Section 32.2 Newton's method for multivariate minimization

Recall from Chapter 10 that the Newton method for solving a vector equation \(\mathbf F(\mathbf x) = 0\) proceeds in iterative steps of the form \(\mathbf x = \mathbf a - J(\mathbf a)^{-1} \mathbf F(\mathbf a)\) where \(J\) is the Jacobian matrix of \(\mathbf F\text{.}\) For the purpose of minimizing a scalar function \(f\text{,}\) we let \(\mathbf F = \nabla f\text{.}\) The Jacobian matrix \(J\) of \(\mathbf F\) then becomes the Hessian matrix of \(f\text{,}\) which is the matrix of all second-order partial derivatives.

\begin{equation*} H = \begin{pmatrix} \partial^2 f/\partial x_1^2 & \partial^2 f/\partial x_1\partial x_2 \\ \partial^2 f/\partial x_1\partial x_2 & \partial^2 f/\partial x_2^2 \end{pmatrix} \end{equation*}

Thus, the Newton method for minimization proceeds in steps \(\mathbf x = \mathbf a - H^{-1} \nabla f(\mathbf a)\text{.}\) One can view the application of \(H^{-1}\) as the “course correction”: with rare exceptions, the method does not choose the direction of steepest descent. For the badly scaled quadratic function (32.1.1) the Newton direction is right on target: since

\begin{equation*} H = \begin{pmatrix} 2 & 0 \\ 0 & 2\cdot 10^{6} \end{pmatrix} \end{equation*}

the step taken from any point \(\mathbf a\) is

\begin{equation*} -H^{-1} \nabla f(\mathbf a) = - \begin{pmatrix} 1/2 & 0 \\ 0 & (1/2)\cdot 10^{-6} \end{pmatrix} \begin{pmatrix} 2a_1 \\ 2\cdot 10^6 a_2 \end{pmatrix} = -\mathbf a \end{equation*}

so we arrive at the minimum \(\mathbf x = 0\) after one step. This works for any quadratic function.

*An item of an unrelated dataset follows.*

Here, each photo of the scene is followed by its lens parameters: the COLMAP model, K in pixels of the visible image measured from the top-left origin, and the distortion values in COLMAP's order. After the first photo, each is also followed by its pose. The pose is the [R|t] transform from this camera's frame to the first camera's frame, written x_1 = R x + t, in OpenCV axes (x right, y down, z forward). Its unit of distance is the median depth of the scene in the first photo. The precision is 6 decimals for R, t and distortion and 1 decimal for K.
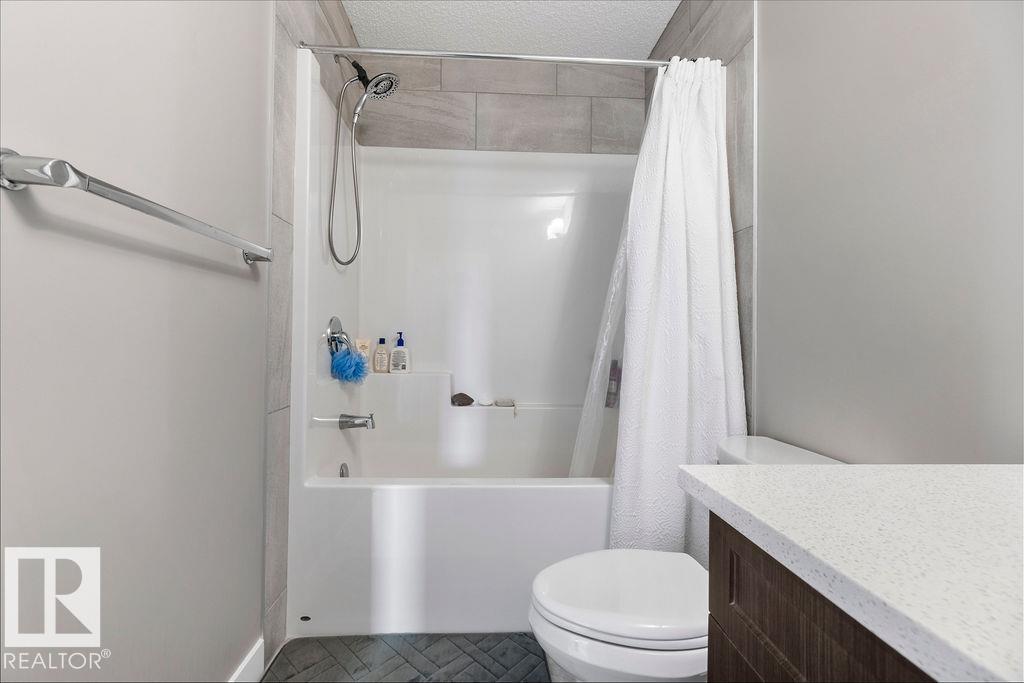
lens RADIAL K [[440.1, 0, 511.4], [0, 440.1, 336.9], [0, 0, 1]] dist [-0.005131, 0.003058]
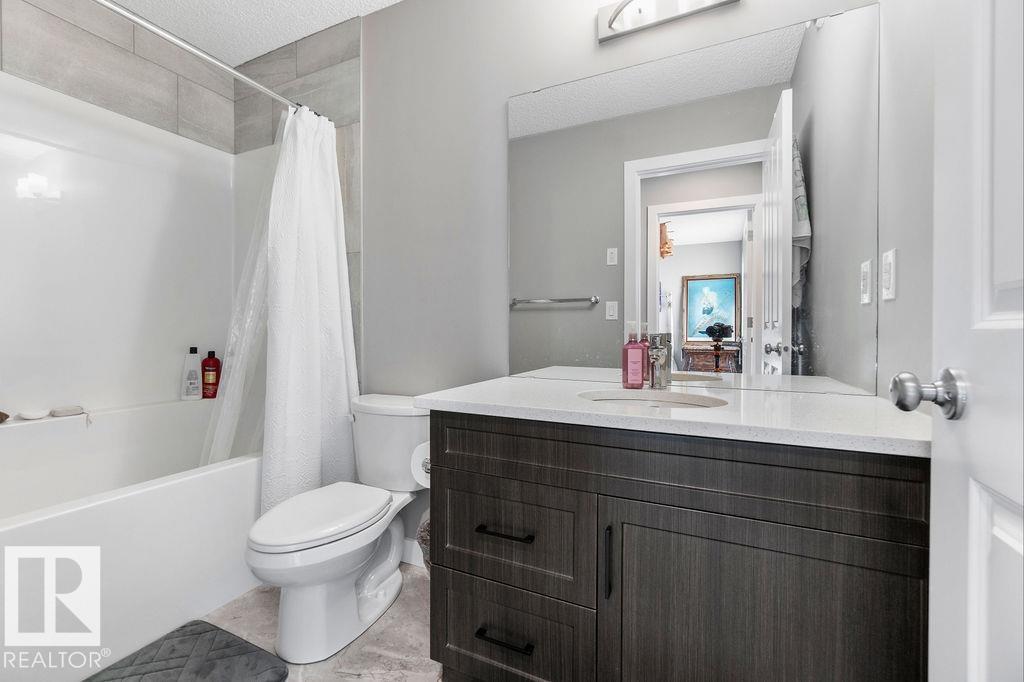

Since a smooth function locally looks like a quadratic polynomial (2nd order Taylor polynomial), Newton's method has a chance of improving the situation even for challenging functions like Rosenbrock's. Let us try it out.

Minimize Rosenbrock's function (32.1.2) using Newton's method with a random starting point randn(2, 1). Plot the path of the search.

Solution

The gradient of Rosenbrock's function is (32.1.3) and its Hessian matrix is

\begin{equation} \begin{pmatrix} 2 + 400 (x_1^2-x_2) + 800 x_1^2 & -400x_1 \\ -400 x_1 & 200 \end{pmatrix}\label{eq-rosenbrock-hess}\tag{32.2.1} \end{equation}
f = @(x) (x(1)-1).^2 + 100*(x(1).^2 - x(2)).^2;
fg = @(x) [2*(x(1)-1) + 400*(x(1).^2 - x(2))*x(1); -200*(x(1).^2 - x(2))];
fh = @(x) [2 + 400*(x(1)^2-x(2)) + 800*x(1)^2,  -400*x(1); -400*x(1), 200];
x = randn(2, 1);

max_tries = 10000;

path = zeros(2, max_tries);
for k=1:max_tries
    path(:, k) = x;
    dx = -fh(x)\fg(x);
    x = x + dx;
    if norm(dx) < 1e-6
        break
    end
end

plot(path(1, 1:k), path(2, 1:k), '-+')
if k < max_tries
    fprintf('Found x = (%g, %g) with f(x) = %g after %d steps\n', x, f(x), k);
else
    disp('Failed to converge')
end

The process usually makes a few seemingly random jumps but then quickly converges.

The downsides of Newton's method were already noted in Section 30.3: it requires second-order derivatives, and it could just as well converge to a local maximum.